What we ask of government is, just let us open! If we can open, we can trade our way out of this. We do well at the box office, we can look after ourselves, but we’ve got to be able to put shows on. Getting the shows on is the most important thing, not just for us. The whole ecosystem of freelance artists and freelance crew, smaller companies, lighting supply companies, staging companies, they all rely on places like us and other venues around London, around the UK. Until we’re open, it’s such a loss for the whole sector.
A Noble Cause:
courtesy Royal Albert Hall
– A Noble Cause:
Lucy Noble has worked at the Hall for 20 years, six of which as director. She describes her experience so far as “magical”.
What is your business philosophy?
Lucy Noble: I always say to guys, work hard, but have lots of fun as well. I think it’s important to have fun at work. And I always acknowledge that I don’t know everything. There’s people in my teams who will come in and tell me about an artist who I haven’t heard of, and it’s really important that you embrace your whole team, and you’re all working together towards a common goal. And just to be kind to people is really important to me, in terms of how I manage the workforce.
Craig Hassall: Empower people who are clever and good at what they do, that’s my advice. It seems to work pretty well, certainly at the Hall. We’ve got a great team, who are really keen to do what they do. And they do it really well. So, let them do it.
Lucy, looking back on your time with the Hall, is there anything you’re particularly proud of?
Lucy Noble: I’m proud of most of the things I’ve done. But since I became a director in the last five or six years, I can’t remember now, that’s when you can really make a difference, as you become more senior in an organization, shaping the program more, becoming an in-house promoter, dare we say it? That has been a great step forward for the Hall.
 
The Hall Gets Grimey:
Christie Goodwin
– The Hall Gets Grimey:
Stormzy perforrms at the Global Citizen Prize at the Royal Albert Hall, Dec. 13, 2019.
Taking into account this past, very strange year, as well as the one lying ahead of us, what’s your state of mind at the end of March 2021?
Craig Hassall: I remember the day Lucy and I sat down. It was looking bad, and we both said,’I think we have to close, the government’s going to mandate that we close.’ That evening, the West End closed, the next day we closed, I think it was St. Patrick’s Day last year. We all said ‘goodbye’ and walked out, but in a very casual way. We had no idea we’d be closed for so long. I am just absolutely missing and yearning for that live experience again But, equally, it’s also the team. When I’m at the Hall, I’ll go for a wander around, go and see the building services guys and go and talk to the crew and talk to the tour guides and pop into the kitchen. Everyone’s so committed to what they do, and they feel so proud of delivering the experience for the audience or the artists. I miss that so much. We work in an industry, which is so much about people, yet I’ve been stuck in his attic for a year. I just miss it. I just miss the people from the Hall, most of all, as much as the shows.

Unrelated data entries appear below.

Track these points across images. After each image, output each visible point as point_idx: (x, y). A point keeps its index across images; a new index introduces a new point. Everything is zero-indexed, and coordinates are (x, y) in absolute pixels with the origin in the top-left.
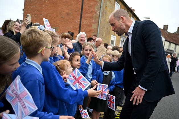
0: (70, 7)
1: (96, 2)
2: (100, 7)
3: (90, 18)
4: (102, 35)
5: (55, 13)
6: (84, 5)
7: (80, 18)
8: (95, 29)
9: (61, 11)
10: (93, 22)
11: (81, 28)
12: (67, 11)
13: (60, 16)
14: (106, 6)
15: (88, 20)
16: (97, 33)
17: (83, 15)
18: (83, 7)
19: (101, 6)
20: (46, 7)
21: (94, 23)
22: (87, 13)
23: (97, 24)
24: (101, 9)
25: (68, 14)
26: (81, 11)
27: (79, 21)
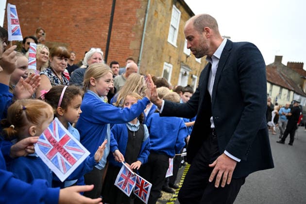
0: (91, 8)
1: (138, 2)
2: (145, 11)
3: (127, 29)
4: (148, 62)
5: (64, 18)
6: (116, 7)
7: (108, 29)
8: (134, 49)
9: (75, 15)
10: (132, 38)
11: (110, 47)
12: (86, 15)
13: (74, 24)
14: (156, 11)
15: (122, 33)
16: (139, 58)
17: (113, 25)
18: (116, 9)
19: (148, 10)
20: (49, 5)
21: (134, 39)
22: (122, 21)
23: (139, 43)
24: (147, 15)
25: (87, 20)
26: (110, 16)
27: (107, 34)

Lucy Noble: It’s the same for me, I really miss seeing people. To begin with, it was quite nice to work from home for a while. And then you just realize that you’re missing a huge part of your life that enriches your soul. Music is a huge part of my life, I studied music, it’s everything that I do, and we do as a family, actually. I really miss that.

Is there anything you would like to add?
Lucy Noble: I would just thank all the promoters and the artists and the agents and managers for supporting us and other venues through this. It’s not been easy having to reschedule a year’s worth of events. It’s been extremely difficult, actually, and challenging. But the promoters and everyone involved have been supportive of us, so I just want to say thank you for all of their support over the years leading up to the 150th anniversary, and hopefully in the future, too.